## ENUNCIADO:
Indique si cada afirmación concuerda con el fragmento sobre el islamoizquierdismo, respondiendo sí o no y citando textualmente las palabras que lo deciden: 1. Los clichés procedían de los campus estadounidenses. 2. El islamoizquierdismo fortaleció, dentro de la izquierda, las tendencias fieles a la herencia antitotalitaria. 3. El combate "antisistema" suele interesar a los franceses de origen musulmán.

Con los años, hicieron acopio de una serie de clichés que claramente venían de los campus estadounidenses y de su “cultura de la cancelación” a base de “estudios de género”, estudios “interseccionales” y de palabras del tipo “descolonialismo”; así, este islamoizquierdismo ha tenido los siguientes efectos:

1. La instrumentalización de los franceses de origen musulmán, convertidos en los soldados de infantería de un combate “antisistema” que, en la mayoría de las ocasiones, ni les va ni les viene.

2. El refuerzo, en el seno de este pensamiento, de las corrientes más retrógradas, oscurantistas y antifeministas del islam.

3. El debilitamiento, entre las filas de la izquierda, de las tendencias que habían permanecido fieles a la herencia antitotalitaria de los disidentes de Europa central, de Michel Foucault o Claude Lefort, entre otros.

Teniendo en cuenta que este movimiento atraviesa todo el mapa social, acaso es ilegítimo preguntarse en qué medida las universidades, con sus aparatos de conocimiento, sus medios, investigadores y asociaciones estudiantiles, contribuyen o no a su legitimación.

## MUESTRA DE REGISTROS:

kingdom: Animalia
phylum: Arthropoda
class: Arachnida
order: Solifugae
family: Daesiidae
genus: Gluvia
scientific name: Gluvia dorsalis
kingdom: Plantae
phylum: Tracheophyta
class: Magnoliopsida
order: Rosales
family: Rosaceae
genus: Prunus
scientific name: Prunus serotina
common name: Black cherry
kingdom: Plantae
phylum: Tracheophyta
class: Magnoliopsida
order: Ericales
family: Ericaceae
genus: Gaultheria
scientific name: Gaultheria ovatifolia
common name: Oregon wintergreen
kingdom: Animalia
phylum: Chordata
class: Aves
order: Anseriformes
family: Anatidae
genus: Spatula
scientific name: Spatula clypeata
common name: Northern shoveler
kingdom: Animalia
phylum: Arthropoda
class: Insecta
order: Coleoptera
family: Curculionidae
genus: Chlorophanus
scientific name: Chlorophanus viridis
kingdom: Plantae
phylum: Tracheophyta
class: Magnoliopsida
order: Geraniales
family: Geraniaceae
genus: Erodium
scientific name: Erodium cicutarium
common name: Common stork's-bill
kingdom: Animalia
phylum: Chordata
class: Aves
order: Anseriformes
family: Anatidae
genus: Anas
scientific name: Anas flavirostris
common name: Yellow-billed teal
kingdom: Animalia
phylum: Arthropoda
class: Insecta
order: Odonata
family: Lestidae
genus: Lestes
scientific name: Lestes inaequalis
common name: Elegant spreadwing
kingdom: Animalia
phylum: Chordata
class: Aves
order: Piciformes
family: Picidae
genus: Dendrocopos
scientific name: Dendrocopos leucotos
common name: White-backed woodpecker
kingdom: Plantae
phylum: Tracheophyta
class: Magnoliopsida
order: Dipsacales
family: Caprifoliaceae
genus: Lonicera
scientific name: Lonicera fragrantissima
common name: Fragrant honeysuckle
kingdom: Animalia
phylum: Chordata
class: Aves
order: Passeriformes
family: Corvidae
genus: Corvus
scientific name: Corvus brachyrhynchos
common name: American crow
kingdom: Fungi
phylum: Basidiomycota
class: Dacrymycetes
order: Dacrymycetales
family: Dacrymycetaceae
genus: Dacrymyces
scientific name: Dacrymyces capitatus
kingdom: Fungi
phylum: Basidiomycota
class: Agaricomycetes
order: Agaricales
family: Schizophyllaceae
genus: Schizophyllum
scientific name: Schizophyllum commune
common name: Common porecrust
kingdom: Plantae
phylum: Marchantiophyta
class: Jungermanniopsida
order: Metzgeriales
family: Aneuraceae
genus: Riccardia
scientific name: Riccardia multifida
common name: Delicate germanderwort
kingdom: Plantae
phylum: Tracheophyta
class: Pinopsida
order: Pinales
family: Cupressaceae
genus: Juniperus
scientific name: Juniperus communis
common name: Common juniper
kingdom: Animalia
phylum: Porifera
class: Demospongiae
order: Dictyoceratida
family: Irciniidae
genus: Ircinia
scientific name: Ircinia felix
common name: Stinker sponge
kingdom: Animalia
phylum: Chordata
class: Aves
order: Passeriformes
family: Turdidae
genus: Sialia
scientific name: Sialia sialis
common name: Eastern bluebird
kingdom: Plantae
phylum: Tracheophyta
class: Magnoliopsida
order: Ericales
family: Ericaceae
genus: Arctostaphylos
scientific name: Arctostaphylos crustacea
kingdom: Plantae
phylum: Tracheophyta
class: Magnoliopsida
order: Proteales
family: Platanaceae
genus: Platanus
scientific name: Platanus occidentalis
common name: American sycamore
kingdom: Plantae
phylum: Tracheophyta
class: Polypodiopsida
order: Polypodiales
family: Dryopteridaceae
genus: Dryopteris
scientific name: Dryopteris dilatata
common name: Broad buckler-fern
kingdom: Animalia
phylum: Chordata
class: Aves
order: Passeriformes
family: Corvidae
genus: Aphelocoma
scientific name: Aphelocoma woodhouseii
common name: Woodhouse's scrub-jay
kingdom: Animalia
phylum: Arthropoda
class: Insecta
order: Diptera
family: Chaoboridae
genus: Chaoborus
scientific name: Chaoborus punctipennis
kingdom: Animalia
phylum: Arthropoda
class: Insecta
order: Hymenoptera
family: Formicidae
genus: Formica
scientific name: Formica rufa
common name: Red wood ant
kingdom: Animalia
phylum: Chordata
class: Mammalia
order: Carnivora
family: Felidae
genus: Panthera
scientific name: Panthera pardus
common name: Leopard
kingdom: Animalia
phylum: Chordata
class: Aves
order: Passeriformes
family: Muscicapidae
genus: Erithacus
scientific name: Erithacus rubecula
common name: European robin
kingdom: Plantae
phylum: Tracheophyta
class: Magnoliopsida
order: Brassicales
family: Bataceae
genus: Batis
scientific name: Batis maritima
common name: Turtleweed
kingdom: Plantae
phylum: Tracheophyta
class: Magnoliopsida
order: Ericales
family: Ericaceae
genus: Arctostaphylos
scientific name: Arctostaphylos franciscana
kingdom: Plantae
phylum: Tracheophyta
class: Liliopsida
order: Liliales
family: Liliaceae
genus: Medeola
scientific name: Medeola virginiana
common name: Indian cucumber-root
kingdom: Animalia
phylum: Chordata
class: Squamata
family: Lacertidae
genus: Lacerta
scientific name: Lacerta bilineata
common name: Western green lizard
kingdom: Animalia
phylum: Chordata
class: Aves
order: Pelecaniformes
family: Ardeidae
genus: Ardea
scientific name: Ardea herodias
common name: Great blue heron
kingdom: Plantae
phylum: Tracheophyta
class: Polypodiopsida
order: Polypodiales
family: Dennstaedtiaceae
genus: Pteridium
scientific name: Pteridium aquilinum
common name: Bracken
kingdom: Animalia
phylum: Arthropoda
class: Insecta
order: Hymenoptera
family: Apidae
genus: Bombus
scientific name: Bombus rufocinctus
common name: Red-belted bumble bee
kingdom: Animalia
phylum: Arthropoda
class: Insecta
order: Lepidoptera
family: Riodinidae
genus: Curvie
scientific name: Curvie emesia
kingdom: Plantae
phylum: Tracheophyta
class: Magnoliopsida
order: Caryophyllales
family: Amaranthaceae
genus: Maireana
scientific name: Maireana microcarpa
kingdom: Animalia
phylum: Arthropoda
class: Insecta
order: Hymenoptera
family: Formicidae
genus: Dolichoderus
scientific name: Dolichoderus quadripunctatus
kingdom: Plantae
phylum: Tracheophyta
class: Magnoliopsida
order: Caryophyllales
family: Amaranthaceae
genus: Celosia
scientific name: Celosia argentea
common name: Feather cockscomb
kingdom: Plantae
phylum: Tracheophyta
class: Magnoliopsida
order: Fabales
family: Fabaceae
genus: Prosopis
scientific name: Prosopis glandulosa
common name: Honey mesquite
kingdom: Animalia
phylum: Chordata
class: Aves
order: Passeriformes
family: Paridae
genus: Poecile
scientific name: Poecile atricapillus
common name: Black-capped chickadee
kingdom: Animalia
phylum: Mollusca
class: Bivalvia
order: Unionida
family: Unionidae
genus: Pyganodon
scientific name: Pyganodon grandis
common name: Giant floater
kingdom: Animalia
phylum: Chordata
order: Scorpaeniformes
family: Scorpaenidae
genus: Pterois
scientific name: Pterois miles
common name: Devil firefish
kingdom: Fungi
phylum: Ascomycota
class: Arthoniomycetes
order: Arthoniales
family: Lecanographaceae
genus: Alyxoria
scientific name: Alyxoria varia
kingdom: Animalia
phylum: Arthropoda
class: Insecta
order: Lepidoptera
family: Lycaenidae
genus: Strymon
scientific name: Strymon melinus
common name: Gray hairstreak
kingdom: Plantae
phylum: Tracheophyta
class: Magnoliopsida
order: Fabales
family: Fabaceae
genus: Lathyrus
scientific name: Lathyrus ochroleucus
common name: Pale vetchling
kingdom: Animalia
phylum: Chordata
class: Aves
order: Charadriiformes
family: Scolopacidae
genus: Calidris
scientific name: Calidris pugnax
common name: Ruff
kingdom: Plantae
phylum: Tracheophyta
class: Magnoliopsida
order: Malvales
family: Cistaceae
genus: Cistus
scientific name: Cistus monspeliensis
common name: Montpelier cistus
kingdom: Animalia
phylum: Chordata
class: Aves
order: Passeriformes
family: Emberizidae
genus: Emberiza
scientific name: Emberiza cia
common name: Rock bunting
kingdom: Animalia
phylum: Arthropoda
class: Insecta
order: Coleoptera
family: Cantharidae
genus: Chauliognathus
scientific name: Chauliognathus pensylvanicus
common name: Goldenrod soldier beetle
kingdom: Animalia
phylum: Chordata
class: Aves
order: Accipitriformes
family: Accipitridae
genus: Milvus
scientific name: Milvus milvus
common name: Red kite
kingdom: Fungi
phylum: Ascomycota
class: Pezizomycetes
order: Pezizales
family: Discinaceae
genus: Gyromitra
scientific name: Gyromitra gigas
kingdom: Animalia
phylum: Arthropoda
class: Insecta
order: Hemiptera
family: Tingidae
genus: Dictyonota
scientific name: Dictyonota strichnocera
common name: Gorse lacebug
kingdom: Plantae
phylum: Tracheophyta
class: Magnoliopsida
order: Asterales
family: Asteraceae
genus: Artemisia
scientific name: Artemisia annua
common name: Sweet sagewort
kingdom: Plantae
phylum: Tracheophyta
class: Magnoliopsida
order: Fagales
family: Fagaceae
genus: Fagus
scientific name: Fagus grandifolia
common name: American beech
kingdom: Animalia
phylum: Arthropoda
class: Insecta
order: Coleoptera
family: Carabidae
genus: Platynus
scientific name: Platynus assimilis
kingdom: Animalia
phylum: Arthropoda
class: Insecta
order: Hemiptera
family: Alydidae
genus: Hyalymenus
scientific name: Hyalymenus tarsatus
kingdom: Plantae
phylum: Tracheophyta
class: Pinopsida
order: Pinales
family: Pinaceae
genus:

## SOLUCIÓN:
1. Sí: «claramente venían de los campus estadounidenses».
2. No: «El debilitamiento, entre las filas de la izquierda, de las tendencias que habían permanecido fieles a la herencia antitotalitaria».
3. No: «en la mayoría de las ocasiones, ni les va ni les viene».